EXTRACT:
- - - -
Anatomy and Physiology Notes
Anatomy and Physiology
- Anatomy: Describes the structures of the body.
- What they are made of.
- Where they are located.
- Associated structures.
- Physiology: Study of the functions of anatomical structures.
- Individual functions.
- Cooperative functions.
Human Anatomy
- Gross Anatomy (Macroscopic Anatomy): Examines large, visible structures.
- Surface anatomy: Exterior features.
- Regional anatomy: Body areas.
- Sectional anatomy: Cross sections.
- Systemic anatomy: Organ systems.
- Clinical anatomy: Medical specialties.
- Developmental anatomy: From conception to adulthood, including embryology.
- Microscopic Anatomy: Examines cells and molecules.
- Cytology: Study of cells.
- Histology: Study of tissues.
Human Physiology
- Cell physiology: Functions of cells.
- Organ physiology: Functions of specific organs.
- Systemic physiology: Functions of organ systems.
- Pathological physiology: Effects of diseases on organs or systems.
Clinical Observations
- Signs: Objective indications of disease (e.g., fever).
- Symptoms: Subjective experiences of disease (e.g., tiredness).
Scientific Method in Diagnosis
- Physicians use the scientific method to reach a diagnosis by evaluating observations.
- Form a hypothesis.
- Test the hypothesis by collecting and analyzing data.
Levels of Organization
- Chemical level
- Atoms: Smallest stable units of matter.
- Molecules: Groups of atoms.
- Cellular level
- Cells: Smallest living units in the body.
- Tissue level
- Tissue: A group of cells working together.
- - - -
DATA PROVIDED:

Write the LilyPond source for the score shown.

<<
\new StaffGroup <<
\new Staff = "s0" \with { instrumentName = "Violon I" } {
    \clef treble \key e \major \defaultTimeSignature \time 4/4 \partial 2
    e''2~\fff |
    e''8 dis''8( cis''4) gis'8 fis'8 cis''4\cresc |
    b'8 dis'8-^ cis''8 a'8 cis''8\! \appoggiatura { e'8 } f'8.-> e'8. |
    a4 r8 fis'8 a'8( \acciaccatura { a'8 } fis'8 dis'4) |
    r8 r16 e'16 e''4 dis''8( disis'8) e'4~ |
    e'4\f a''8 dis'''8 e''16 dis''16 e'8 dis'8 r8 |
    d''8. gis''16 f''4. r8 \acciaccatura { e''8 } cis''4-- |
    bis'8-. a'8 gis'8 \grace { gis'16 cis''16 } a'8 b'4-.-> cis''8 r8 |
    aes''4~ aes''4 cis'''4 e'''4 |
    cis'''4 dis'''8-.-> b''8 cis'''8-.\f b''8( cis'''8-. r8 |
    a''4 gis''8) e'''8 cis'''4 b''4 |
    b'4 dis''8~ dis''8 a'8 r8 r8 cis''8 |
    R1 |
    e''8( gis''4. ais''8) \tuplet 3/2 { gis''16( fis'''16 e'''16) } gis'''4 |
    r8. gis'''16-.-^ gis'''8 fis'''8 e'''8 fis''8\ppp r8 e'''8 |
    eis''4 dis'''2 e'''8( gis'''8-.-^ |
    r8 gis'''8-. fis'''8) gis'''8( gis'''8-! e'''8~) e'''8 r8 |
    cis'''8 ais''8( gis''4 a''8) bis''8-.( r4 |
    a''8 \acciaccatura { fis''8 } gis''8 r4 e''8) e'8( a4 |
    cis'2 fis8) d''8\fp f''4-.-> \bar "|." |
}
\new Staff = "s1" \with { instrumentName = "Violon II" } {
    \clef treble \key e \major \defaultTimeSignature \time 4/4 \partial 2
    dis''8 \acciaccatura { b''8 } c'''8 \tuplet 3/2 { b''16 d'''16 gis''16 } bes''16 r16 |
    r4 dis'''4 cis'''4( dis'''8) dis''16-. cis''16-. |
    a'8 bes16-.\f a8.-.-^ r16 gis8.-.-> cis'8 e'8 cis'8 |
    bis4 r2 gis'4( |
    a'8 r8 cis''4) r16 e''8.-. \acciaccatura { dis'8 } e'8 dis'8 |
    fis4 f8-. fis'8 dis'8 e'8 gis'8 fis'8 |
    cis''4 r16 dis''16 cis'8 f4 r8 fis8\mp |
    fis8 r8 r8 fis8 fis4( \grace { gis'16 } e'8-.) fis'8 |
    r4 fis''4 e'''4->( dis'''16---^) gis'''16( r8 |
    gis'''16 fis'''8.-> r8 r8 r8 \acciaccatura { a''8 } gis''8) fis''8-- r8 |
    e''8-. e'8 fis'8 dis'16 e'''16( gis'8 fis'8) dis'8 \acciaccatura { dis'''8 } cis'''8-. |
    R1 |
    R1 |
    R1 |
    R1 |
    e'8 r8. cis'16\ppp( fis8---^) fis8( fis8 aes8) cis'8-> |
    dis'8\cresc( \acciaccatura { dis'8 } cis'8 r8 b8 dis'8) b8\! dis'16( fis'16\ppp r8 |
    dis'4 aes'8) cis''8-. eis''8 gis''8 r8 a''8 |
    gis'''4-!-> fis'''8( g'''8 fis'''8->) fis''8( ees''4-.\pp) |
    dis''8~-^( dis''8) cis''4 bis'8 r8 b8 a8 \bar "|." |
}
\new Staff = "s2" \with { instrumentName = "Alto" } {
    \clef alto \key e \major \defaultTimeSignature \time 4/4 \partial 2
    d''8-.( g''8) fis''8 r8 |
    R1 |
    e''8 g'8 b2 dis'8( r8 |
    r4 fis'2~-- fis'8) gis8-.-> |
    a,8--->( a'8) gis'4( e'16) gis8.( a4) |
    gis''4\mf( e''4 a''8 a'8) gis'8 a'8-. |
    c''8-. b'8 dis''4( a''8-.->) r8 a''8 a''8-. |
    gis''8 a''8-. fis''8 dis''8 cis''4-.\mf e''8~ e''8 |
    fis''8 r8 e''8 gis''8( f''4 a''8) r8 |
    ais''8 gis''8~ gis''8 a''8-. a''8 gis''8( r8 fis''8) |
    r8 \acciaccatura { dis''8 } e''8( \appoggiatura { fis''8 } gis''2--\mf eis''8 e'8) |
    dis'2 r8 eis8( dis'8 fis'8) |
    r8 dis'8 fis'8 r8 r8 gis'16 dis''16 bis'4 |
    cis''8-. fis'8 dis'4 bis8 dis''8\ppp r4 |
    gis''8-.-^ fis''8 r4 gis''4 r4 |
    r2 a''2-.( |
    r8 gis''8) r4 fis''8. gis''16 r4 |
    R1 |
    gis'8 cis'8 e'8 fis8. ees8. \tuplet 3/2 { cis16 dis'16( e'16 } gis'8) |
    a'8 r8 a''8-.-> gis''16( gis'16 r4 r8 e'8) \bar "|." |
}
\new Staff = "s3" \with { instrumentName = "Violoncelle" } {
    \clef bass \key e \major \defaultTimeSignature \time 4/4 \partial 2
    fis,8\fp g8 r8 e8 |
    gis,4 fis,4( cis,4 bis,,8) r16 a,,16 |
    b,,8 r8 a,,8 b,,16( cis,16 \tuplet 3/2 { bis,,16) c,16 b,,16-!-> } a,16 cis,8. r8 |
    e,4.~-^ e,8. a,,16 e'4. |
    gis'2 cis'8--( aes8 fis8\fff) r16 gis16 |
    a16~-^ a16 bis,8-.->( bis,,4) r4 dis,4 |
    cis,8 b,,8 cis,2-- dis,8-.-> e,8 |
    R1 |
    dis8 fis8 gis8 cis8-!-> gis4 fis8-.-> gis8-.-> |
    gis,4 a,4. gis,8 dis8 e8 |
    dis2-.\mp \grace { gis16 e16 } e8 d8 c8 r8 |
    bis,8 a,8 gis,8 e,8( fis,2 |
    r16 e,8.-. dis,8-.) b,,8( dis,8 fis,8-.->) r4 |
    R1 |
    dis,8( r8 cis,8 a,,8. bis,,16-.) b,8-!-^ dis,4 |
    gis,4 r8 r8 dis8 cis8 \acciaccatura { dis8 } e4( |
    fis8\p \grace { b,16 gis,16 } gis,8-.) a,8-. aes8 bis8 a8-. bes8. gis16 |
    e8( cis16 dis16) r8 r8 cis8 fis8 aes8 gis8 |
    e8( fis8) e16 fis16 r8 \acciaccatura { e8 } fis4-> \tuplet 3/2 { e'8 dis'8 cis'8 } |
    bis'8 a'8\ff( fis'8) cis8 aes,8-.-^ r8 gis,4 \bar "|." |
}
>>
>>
- - - -
TASKS TO COMPLETE:
1) In the anatomy and physiology notes, what does histology study?
2) Pick up the anatomy and physiology notes where they stop, keeping their outline style.

ANSWERS TO THE EXERCISES:
1) Tissues.

2)
- Organ level
- Organs: Made of two or more tissues working together.
- Organ system level
- Organ system: A group of interacting organs.
- Humans have 11 organ systems.
- Organism level
- Organism: An individual life form.
Organ Systems
- Integumentary
- Major organs: Skin, hair, sweat glands, nails.
- Functions: Protects against environmental hazards, regulates body temperature, provides sensory information.
- Skeletal
- Major organs: Bones, cartilages, associated ligaments, bone marrow.
- Functions: Provides support and protection, stores calcium and other minerals, forms blood cells.
- Muscular
- Major organs: Skeletal muscles and associated tendons.
- Functions: Provides movement, protection and support, generates heat to maintain body temperature.
- Nervous
- Major organs: Brain and spinal cord, peripheral nerves, sense organs.
- Functions: Directs immediate responses to stimuli, coordinates organ systems, provides sensory information.
- Endocrine
- Major organs: Pituitary, thyroid, and adrenal glands; pancreas and gonads; endocrine tissues in other systems.
- Functions: Directs long-term changes, adjusts metabolic activity and energy use, controls structural and functional changes during development.
- Cardiovascular
- Major organs: Heart, blood, blood vessels.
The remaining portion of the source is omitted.